Yes! It really is! (Who on earth comes up with these ideas?) Well, at least you can comfort yourself with a tin of everyone’s favorite sticky candy, because January 26 is also National Peanut Brittle Day. Some symbiosis (or perhaps the reverse of symbiosis) there, I think. Perhaps if you ate less of the one, you wouldn’t have to have quite so much truck with the other. Mumble, mumble. This will be a pretty short post because my teeth are already stuck together.
What? It’s World Leprosy Day as well? Good. Lord. The perfect trifecta. (Unlike most of you, or at least so I suspect) I had quite a bit of truck with what used to be called “lepers” in my youth, as the condition, which is now known less opprobiously as “Hansen’s Disease” was quite common in Nigeria at the time (not quite the Dark Ages, but almost). It’s an ugly, very painful, and very sad condition which is not nearly as contagious as once thought, and which can be completely cured if caught early and treated aggressively, so please consider a charity supporting research for a cure, if you’re in a giving mood sometime.
But, I digress.
My first dentist was a man called Mr. Hollick, because dentists in the UK are called “Mister.” Just like veterinarians. (Alumni of All Creatures Great and Small will know this, already.)
He had been Dad’s family dentist for years, and he practiced out of his “surgery,” which had formerly been his living room, in a large house in Edgbaston, just outside Birmingham, and not far from the mothership of the Newman Oratory. I remember him as a large man, dark-haired, and always in a spotless white uniform. His surgery smelled unmistakably of cloves, and his chair had a hitch in it when he tilted it back. If you weren’t hanging on, you almost got flung out backwards. That was relaxing (not really).
But the gas was, quite. I remember the rubber gas mask, over my face, and the smell of the rubber, which eventually got overtaken by the smell of the gas, just before I went off to LaLa Land and he pulled out one or another of my baby teeth. For some reason, just before I went under, I always saw flashing lights. I don’t know why.
I didn’t have much truck with the drill, at that stage in my life, but I remember it. It had a foot crank. Yes, I’m that old. (People will delight in telling you how old I am. Believe them.) And there wasn’t any Novocaine. Just clove oil. Whatever it was good for, other than making me smell like a Christmas pomander, I don’t know.
Mr.
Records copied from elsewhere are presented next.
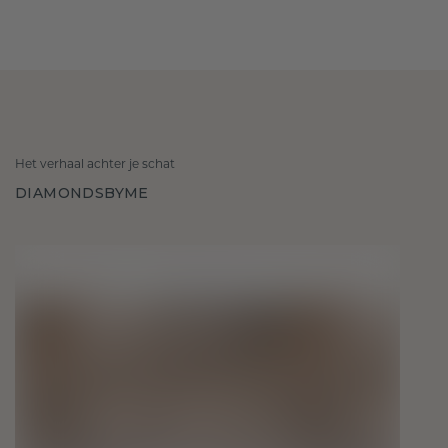
Het verhaal achter je schat
DIAMONDSBYME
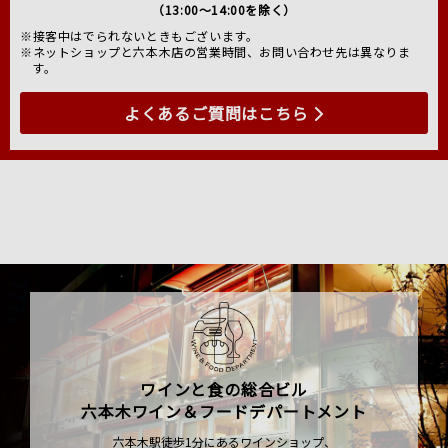
（13:00～14:00を除く）
※接客中はでられないときもございます。
※ネットショップと六本木店の営業時間、お問い合わせ先は異なりま
す。
よくあるご質問はこちら
ワインと食の総合ビル
六本木ワイン＆フードデパートメント
六本木駅徒歩1分にあるワインショップ、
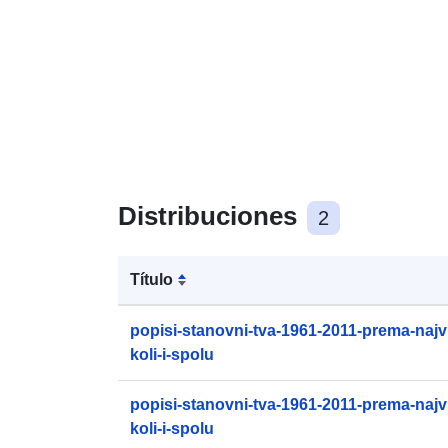
Distribuciones
2
Título
popisi-stanovni-tva-1961-2011-prema-najvi
koli-i-spolu
popisi-stanovni-tva-1961-2011-prema-najvi
koli-i-spolu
Hollick was a very good dentist, and I have nice memories (relatively speaking and all things considered) of him.
But the best memory of my visits to see him had nothing to do with the gas, or the cloves, or even of the very appreciatable drill. It happened at the end of every visit, when Mr. Hollick would pull out an empty little matchbox, in the days when almost everyone had a bagful of empty little matchboxes somewhere in the house–they were very useful when you needed a place to put something small and keep it safe–and into it he’d deposit two or three drops of . . .
. . . mercury.
And I’d giggle and I’d laugh, and I’d take it home with me and play with it for days, splitting it apart and watching it slurp itself back together until, inevitably I spilled it or lost it somewhere and it was gone, until the next time.
I loved it.
It’s a wonder I survived to adulthood. And that I’m not wracked by guilt over the damage I caused to the environment in my youth.
Do you have a favorite, or even a horrific “dentist” story you’d care to share?